Let me explain some new terminologies in this DSL.

To start with, you can think of template as a blueprint of a questionnaire. form is an instance of a customer attempting to answer a template. flows are used to have multiple questionnaires flow per template. Consider running an A/B experiment with the same template, we might need different orders of asking questions to understand which ones are the best. datapoint is a mechanism to generalize collected data so that it can be reused outside of a template. validations are validations! required attribute in flows shows if that question can be skipped by the customer. conditions are expressions that can be evaluated, the customer will be allowed to answer that node if the condition expression is evaluated as true.

We can think of template creation in 3 components.

census-components

Converting the questionnaire converter into a Ruby Gem

What’s left is mostly coding a ‘YAML-to-tree-converter’ and a component to store questionnaire tree structure to the database. We created a Rails engine that can be mounted as a gem in Ruby (since our main application is powered by Rails). Now we can use this gem with any application where we need to run questionnaires to customers.

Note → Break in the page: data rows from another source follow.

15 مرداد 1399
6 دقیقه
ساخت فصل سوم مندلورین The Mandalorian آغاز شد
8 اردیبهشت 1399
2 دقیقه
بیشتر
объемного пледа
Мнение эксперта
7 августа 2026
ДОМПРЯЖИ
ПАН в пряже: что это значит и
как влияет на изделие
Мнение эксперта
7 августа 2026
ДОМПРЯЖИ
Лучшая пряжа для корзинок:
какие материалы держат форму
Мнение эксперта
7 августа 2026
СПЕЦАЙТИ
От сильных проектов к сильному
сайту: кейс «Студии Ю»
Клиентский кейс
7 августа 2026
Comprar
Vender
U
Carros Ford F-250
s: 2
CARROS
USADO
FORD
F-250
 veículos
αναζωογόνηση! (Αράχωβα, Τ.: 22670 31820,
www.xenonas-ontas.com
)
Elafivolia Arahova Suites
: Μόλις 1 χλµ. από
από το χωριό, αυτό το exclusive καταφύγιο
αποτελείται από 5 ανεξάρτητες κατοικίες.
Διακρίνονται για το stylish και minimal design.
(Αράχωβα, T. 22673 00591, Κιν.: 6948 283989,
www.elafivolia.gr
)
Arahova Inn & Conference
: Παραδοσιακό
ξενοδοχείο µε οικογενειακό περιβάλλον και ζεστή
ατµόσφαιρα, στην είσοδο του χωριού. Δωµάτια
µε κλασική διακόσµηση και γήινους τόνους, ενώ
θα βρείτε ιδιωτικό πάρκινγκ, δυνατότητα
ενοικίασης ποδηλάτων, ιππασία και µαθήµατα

Business partners use ‘Census’ via an admin panel that can ingest template files and create templates in the database. For brevity, I am omitting a lot of nuances (auth, storing tree structure in DB) of the building.

Customer-facing APIs for Questionnaires

‘Census’ gem provides 3 APIs for handling questionnaires to hosted applications. The first one is to create a form for customers, the second one is to collect answers and the last one is to finish the form.

Key takeaways

Census is now powering most of the questionnaires in production and we are adding more questionnaires with it every day. These are the few key takeaways from this project:

  • Picking the right data structures simplifies downstream work.
  • Building proof of concept(prototyping) before actual implementation can help us de-risk time and effort.
  • Building frameworks as reusable components can save a lot of time when we need to implement them in other places.

Feel free to ask any questions(No pun intended)!